Sebelumnya saya sempat bertanya-tanya siapa atau apa Figaro yang memberikan endors dengan begitu pasnya terhadap autobiografi ini. Setelah melakukan googling, dan bertemu dengan tante Wiki [liat di http://en.wikipedia.org/wiki/Figaro], saya menemukan beberapa “pengguna” nama ini, mulai dari judul lagu yang dipopulerkan Brotherhood of Man—sapa neh??--nama kerajaan dalam video game Final Fantasy VI sampai nama tokoh anak kucing teman Pinokio hasil ciptaan Walt Disney. Dari sekian “pengguna”, hanya satu yang paling berpotensi memberi endors dalam buku ini—karena akan sangat aneh jika anak kucing sampai memberikan endors. Figaro, nama pena dari penulis Spanyol bernama Mariano José de Larra, tetapi kemungkinan tersebut harus segera tersisih setelah membaca bahwa dia telah meninggal 1837. Well, akhirnya, setelah berseluncur ke mana-mana, hasil buruanku berujung pada Jay Heinrichs seorang penulis dan editor dengan segudang pengalaman yang membuat endors-nya memang layak dipampang di sampul depan sebuah buku [liat di http://www.figarospeech.com/whos-figaro/]. Dan semoga benar adanya, Figaro yang saya cari adalah dia, supaya kepala dapat terpuaskan.
Kalau saya cukup puas dengan perburuanku atas Figaro, tidak sama halnya dengan Suad Amiry yang terus memburu Israel lewat sindirannya yang sangat tajam.
Bajingan, kataku dalam hati. Begitu mudahnya tersinggung oleh sebuah tatapan!
Aku heran bagaimana reaksimu jika hidup di bawah Pendudukan selama bertahun-tahun…., atau jika hak belanjamu, seperti semua hak-hakmu diganggu…., atau pohon-pohon zaitun di perkebunan milik kakekmu ditumbangkan, atau desamu diratakan, atau jika rumahmu dihancurkan…, atau jika ibumu melahirkan di pos pemeriksaan…, atau jika kau tidak bisa menjangkau orang yang kau kasihi di Yerusalem di sebelah Arab bagian Timur.
Hanya sebuah tatapan, dan kalian kehilangan kesabaran! [hal 49-50]
Sengketa di Jalur Gaza memang ironi yang sangat menyedihkan. Tanpa berputar-putar dengan teori, perempuan lulusan arsitektur ini mengkritik dengan cerdas kearoganan Israel lewat kejelian matanya menangkap setiap detail keseharian dan lingkungannya. Dengan gaya blak-blakan, cuek, lugas dan satire yang cukup kejam, buku yang bersumber dari diary dan email ini menceritakan tentang kondisi Ramallah yang sudah tak patut disebut sebagai kota, tentang kegilaan saat harus berlomba-lomba sampai di rumah sebelum jam malam tiba, tentang antrian panjang demi mendapatkan ijin kerja, kunjungan atau perjalanan, tentang ujung senapan tentara Israel yang siap menghancurkan kepala siapapun, tentang kepedihannya atas negeri tercintanya yang telah dirampas paksa.
★ ★ ★ ★ ★
▸ Aktivitas
Tolong salin tanpa perubahan bagian ulasan buku di atas, dimulai dari "Kalau saya cukup" dan berlanjut sampai "Arab bagian Timur.".

(Entri data yang tersimpan)
★ ★ ★ ★ ★
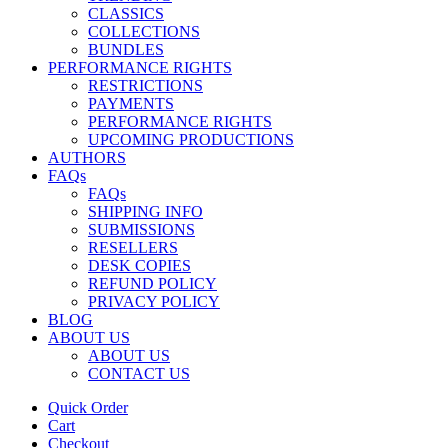
CLASSICS
COLLECTIONS
BUNDLES
PERFORMANCE RIGHTS
RESTRICTIONS
PAYMENTS
PERFORMANCE RIGHTS
UPCOMING PRODUCTIONS
AUTHORS
FAQs
FAQs
SHIPPING INFO
SUBMISSIONS
RESELLERS
DESK COPIES
REFUND POLICY
PRIVACY POLICY
BLOG
ABOUT US
ABOUT US
CONTACT US
Quick Order
Cart
Checkout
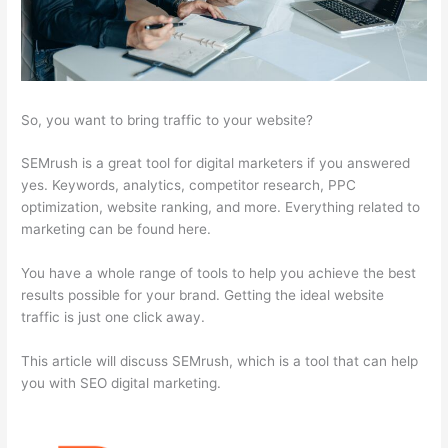
So, you want to bring traffic to your website?
SEMrush is a great tool for digital marketers if you answered
yes. Keywords, analytics, competitor research, PPC
optimization, website ranking, and more. Everything related to
marketing can be found here.
You have a whole range of tools to help you achieve the best
results possible for your brand. Getting the ideal website
traffic is just one click away.
This article will discuss SEMrush, which is a tool that can help
you with SEO digital marketing.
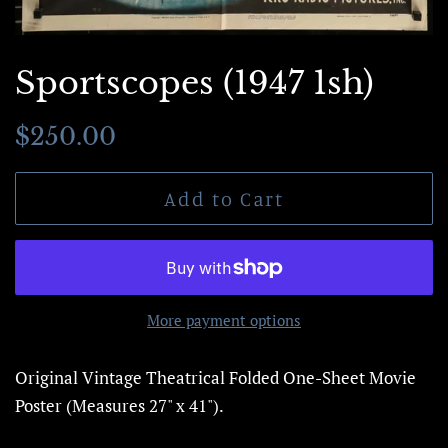
Sportscopes (1947 1sh)
Regular
Sale
$250.00
price
price
Add to Cart
More payment options
Original Vintage Theatrical Folded One-Sheet Movie
Poster (Measures 27" x 41").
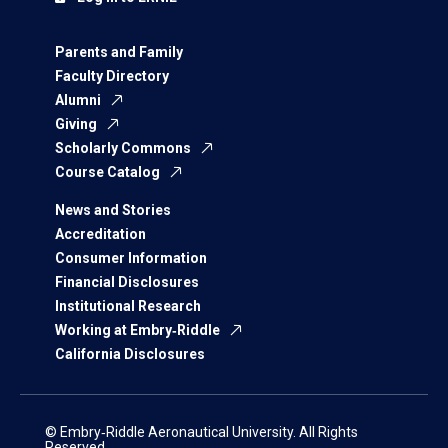
Parents and Family
Faculty Directory
Alumni
Giving
Scholarly Commons
Course Catalog
News and Stories
Accreditation
Consumer Information
Financial Disclosures
Institutional Research
Working at Embry‑Riddle
California Disclosures
© Embry‑Riddle Aeronautical University. All Rights
Reserved.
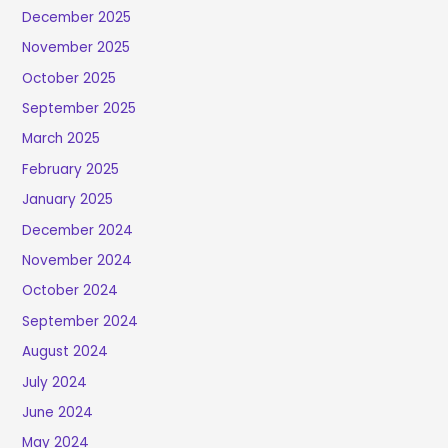
December 2025
November 2025
October 2025
September 2025
March 2025
February 2025
January 2025
December 2024
November 2024
October 2024
September 2024
August 2024
July 2024
June 2024
May 2024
★ ★ ★ ★ ★
▸ Jawaban tertulis
Kalau saya cukup puas dengan perburuanku atas Figaro, tidak sama halnya dengan Suad Amiry yang terus memburu Israel lewat sindirannya yang sangat tajam.
Bajingan, kataku dalam hati. Begitu mudahnya tersinggung oleh sebuah tatapan!
Aku heran bagaimana reaksimu jika hidup di bawah Pendudukan selama bertahun-tahun…., atau jika hak belanjamu, seperti semua hak-hakmu diganggu…., atau pohon-pohon zaitun di perkebunan milik kakekmu ditumbangkan, atau desamu diratakan, atau jika rumahmu dihancurkan…, atau jika ibumu melahirkan di pos pemeriksaan…, atau jika kau tidak bisa menjangkau orang yang kau kasihi di Yerusalem di sebelah Arab bagian Timur.